Automatically redact or hash PII before it's stored:

from agent_observe import observe, PIIConfig

# Configure PII handling at install time
observe.install(
    pii=PIIConfig(
        enabled=True,
        action="redact",  # "redact", "hash", "tokenize", or "flag"
        patterns={
            "email": True,      # Built-in pattern
            "phone": True,      # Built-in pattern
            "ssn": True,        # Built-in pattern
            "credit_card": True,
            # Custom patterns
            "employee_id": r"EMP-\d{6}",
        },
    )
)

# All data is automatically processed before storage
with observe.run("support-agent", user_id="jane"):
    # Emails in tool args/results are redacted as [EMAIL_REDACTED]
    send_email("user@example.com", "Hello!")  # Stored as [EMAIL_REDACTED]

PII Actions:

Action Description
redact Replace with [EMAIL_REDACTED], [PHONE_REDACTED], etc.
hash Replace with consistent hash: [EMAIL:a1b2c3d4...]
tokenize Replace with reversible token (for later recovery)
flag Keep original but mark as [PII:email]user@example.com[/PII]

CLI

# Start viewer
agent-observe view

# Export to JSONL
agent-observe export-jsonl -o ./export

Architecture

agent_observe/
├── observe.py      # Core runtime
├── decorators.py   # @tool, @model_call
├── policy.py       # YAML policy engine
├── metrics.py      # Risk scoring
├── replay.py       # Tool result caching
├── sinks/          # Storage backends
└── viewer/         # FastAPI UI

Development

pip install -e ".[dev]"
pytest
ruff check .

Roadmap

v0.1.x - Observability Foundation ✅

  • Full tracing (tools, models, runs)
  • Multiple sinks (SQLite, Postgres, JSONL, OTLP)
  • Policy engine with allow/deny rules
  • Risk scoring
  • Replay mode for testing

v0.2 - Trustability + Extensibility ✅

  • Lifecycle hooks (before/after tool, model, run)
  • Hook actions (block, skip, modify execution)
  • Circuit breaker (auto-disable failing hooks)
  • PII handling (redact/hash/tokenize before storage)

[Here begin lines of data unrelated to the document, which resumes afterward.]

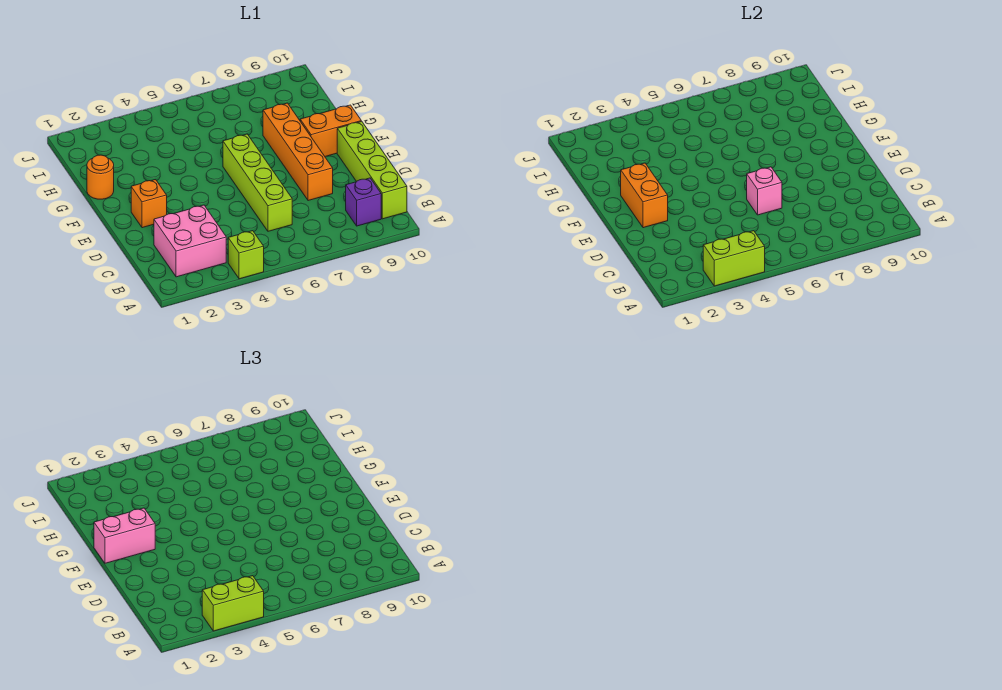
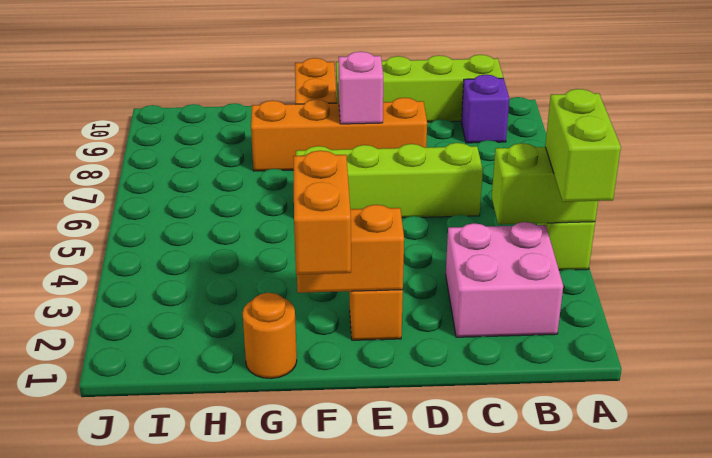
lime brick A3:A4 level 2 -> lime brick A4:B4 level 2
pink brick D6 level 2 -> pink brick E8 level 2
pink brick F1:F2 level 3 -> orange brick F1:F2 level 3

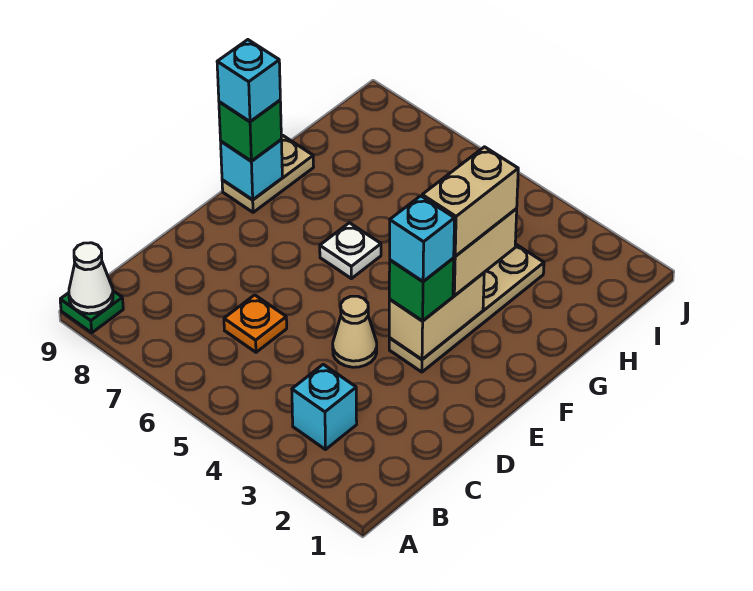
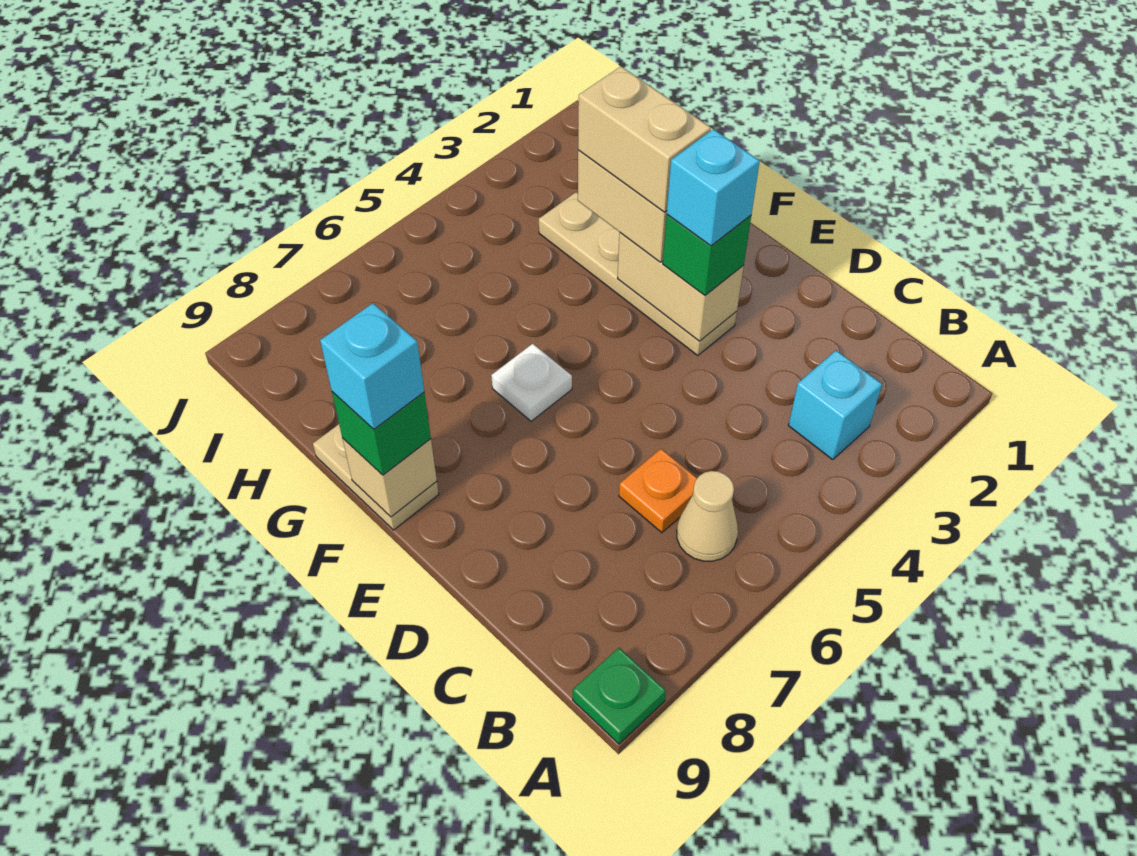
white cone A9 level 2 -> none
tan cone D4 level 1 -> tan cone B6 level 1
cyan brick F9 level 2 -> tan brick F9 level 2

v0.3 (Next) - Production Hardening

  • 🔄 Approval workflows (pause for human approval)
  • 📋 Enhanced policy engine (dynamic rules)
  • 📋 Session analytics
  • 📋 OpenTelemetry semantic conventions

Philosophy

We build what you can't do yourself.

You CAN add cost tracking, run evals, collect feedback, log audits using our existing APIs (set_attribute, emit_event). So we don't build those as features—we give you the hooks to build them your way.

What you CAN'T do yourself:

  • Intercept before execution → We provide before_tool, before_model hooks
  • Block or skip operations → We provide HookResult.block(), HookResult.skip()
  • Redact PII before storage → We provide pre-sink interception
  • Pause for approval → We provide HookResult.pending()

This keeps the library lightweight and flexible while giving you the power to build exactly what your enterprise needs.


License

MIT License - Use it, embed it, extend it. No restrictions.